WORK TO DO:
Write the next part of the forum thread below on choosing rear tires for a Polaris Scrambler 500, picking up from the point where it stops.

EXTRACT PROVIDED:
# Tires for Polaris Scrambler 500



## Thom (Dec 16, 2009)

I have a neighbor that has a 2001 Polaris Scrambler 500 and needs new rear tires. I know nothing about these bikes and was wondering if anyone had a recommendation on tires. I heard the bearclaws were good for this bike. He is mainly a trail rider who takes it slow. Needs to be a good all around trail tire. thanks guys.


----------



## phreebsd (Dec 16, 2004)

bear claws are an old proven tire. they last a while and are good all-around trail cruisers.
you also have the mudlite sp's, mudlite xtr's, gbc dirt commanders and grim reapers. i dont think you will go wrong choosing any tire like that.


----------



## Thom (Dec 16, 2009)

Sweet thanks


----------



## lg07brute (Jul 20, 2009)

SUPPLIED MATERIAL:

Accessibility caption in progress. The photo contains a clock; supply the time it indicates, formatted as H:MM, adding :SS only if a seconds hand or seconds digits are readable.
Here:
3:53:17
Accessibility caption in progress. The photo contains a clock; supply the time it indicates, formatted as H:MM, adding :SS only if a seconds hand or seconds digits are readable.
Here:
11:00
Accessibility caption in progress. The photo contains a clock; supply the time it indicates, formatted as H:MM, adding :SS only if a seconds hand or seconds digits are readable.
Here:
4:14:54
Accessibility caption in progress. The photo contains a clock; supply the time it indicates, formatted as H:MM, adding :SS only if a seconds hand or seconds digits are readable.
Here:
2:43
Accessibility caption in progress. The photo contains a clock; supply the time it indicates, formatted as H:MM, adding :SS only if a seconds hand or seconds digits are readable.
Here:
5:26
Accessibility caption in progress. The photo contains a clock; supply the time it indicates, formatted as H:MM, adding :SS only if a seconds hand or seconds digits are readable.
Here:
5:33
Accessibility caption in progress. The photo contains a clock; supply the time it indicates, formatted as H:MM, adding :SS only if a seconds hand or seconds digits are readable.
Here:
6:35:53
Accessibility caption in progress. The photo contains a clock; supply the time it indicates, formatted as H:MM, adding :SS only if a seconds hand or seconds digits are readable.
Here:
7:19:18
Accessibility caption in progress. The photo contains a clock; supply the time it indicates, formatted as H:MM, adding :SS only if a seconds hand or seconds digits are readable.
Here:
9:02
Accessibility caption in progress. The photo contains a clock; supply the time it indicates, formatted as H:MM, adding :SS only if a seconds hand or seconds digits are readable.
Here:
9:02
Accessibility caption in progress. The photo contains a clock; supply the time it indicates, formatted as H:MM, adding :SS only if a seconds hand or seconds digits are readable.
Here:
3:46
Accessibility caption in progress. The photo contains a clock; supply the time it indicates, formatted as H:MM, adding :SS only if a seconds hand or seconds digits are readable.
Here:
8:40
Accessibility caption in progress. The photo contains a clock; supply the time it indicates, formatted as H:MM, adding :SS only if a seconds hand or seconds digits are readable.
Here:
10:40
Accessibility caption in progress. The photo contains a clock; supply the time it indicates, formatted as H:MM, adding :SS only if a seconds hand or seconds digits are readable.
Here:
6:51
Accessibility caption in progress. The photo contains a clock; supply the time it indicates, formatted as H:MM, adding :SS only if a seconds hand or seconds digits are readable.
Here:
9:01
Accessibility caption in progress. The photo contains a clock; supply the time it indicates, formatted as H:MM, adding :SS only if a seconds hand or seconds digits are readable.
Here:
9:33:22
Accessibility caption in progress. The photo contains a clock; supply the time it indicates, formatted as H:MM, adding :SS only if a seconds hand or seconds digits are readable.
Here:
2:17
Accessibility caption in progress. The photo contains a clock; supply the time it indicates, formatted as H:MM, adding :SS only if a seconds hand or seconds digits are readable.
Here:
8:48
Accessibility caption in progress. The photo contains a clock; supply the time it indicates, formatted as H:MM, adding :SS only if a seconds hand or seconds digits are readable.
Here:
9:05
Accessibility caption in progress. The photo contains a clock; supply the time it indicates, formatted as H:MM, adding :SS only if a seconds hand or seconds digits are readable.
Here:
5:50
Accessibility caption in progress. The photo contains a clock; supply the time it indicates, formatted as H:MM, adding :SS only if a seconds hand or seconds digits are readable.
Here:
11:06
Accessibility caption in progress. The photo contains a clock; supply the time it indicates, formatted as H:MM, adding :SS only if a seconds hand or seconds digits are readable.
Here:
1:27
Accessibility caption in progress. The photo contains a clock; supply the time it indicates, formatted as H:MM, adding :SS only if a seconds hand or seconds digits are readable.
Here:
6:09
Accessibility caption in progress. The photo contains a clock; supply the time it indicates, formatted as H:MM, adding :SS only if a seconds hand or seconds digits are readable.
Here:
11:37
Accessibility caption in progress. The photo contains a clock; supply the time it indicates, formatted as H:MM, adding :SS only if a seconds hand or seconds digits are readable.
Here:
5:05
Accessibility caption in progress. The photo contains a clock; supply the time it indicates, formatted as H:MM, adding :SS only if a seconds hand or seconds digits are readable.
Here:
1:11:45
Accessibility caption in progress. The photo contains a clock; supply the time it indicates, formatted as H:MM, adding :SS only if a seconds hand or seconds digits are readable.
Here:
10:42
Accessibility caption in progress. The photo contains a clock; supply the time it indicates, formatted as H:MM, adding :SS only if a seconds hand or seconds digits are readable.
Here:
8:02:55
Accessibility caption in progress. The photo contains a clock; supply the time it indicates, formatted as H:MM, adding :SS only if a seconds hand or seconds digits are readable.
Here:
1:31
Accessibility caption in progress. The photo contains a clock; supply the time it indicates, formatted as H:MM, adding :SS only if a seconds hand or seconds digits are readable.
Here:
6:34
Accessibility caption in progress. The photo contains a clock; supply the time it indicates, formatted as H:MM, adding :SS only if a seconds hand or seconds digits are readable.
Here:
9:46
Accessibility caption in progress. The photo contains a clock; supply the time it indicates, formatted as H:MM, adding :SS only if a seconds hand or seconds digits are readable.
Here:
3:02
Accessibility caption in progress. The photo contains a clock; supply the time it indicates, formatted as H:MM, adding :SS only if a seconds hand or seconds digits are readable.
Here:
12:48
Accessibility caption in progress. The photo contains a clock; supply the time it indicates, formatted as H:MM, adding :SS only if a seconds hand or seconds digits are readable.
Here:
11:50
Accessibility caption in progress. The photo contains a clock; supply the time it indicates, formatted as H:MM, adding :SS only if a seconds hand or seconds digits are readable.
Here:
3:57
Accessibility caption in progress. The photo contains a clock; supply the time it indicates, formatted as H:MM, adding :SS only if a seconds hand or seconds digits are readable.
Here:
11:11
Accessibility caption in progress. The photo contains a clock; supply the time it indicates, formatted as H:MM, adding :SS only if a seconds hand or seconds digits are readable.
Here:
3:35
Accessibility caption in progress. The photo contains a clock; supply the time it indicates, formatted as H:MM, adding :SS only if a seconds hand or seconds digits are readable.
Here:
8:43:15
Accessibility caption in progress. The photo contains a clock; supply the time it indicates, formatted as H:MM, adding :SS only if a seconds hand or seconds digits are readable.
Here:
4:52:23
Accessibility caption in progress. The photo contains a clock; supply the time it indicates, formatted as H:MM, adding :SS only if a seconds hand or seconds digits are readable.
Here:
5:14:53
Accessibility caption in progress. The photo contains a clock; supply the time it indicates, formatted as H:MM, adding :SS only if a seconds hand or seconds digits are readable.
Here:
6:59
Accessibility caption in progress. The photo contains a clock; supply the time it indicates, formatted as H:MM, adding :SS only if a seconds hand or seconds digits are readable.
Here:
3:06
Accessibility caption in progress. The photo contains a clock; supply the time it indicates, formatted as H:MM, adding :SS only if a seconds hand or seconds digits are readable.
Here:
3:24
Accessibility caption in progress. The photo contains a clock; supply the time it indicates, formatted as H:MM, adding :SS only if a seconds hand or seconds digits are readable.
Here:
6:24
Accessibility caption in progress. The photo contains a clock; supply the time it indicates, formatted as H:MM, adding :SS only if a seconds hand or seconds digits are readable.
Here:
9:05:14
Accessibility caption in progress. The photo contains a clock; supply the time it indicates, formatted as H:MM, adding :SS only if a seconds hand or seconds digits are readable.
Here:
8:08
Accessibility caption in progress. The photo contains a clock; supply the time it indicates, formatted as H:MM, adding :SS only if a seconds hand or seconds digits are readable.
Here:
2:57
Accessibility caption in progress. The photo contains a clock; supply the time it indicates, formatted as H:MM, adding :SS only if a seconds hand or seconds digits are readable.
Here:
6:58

REPLY:
i had the bearclaws on my 03 scrambler and loved them. they grip really well in most situations and when i sold it they had atleast 600 miles and were half tread or better. ride really smooth and good in general.


----------



## snipe523 (Mar 19, 2009)

Get the Zillas on the back. I have the 22x11-10 Zillas on my 500 Scrambler and they are awesome. I got them for a great price through Mudthrowers site.


----------



## Thom (Dec 16, 2009)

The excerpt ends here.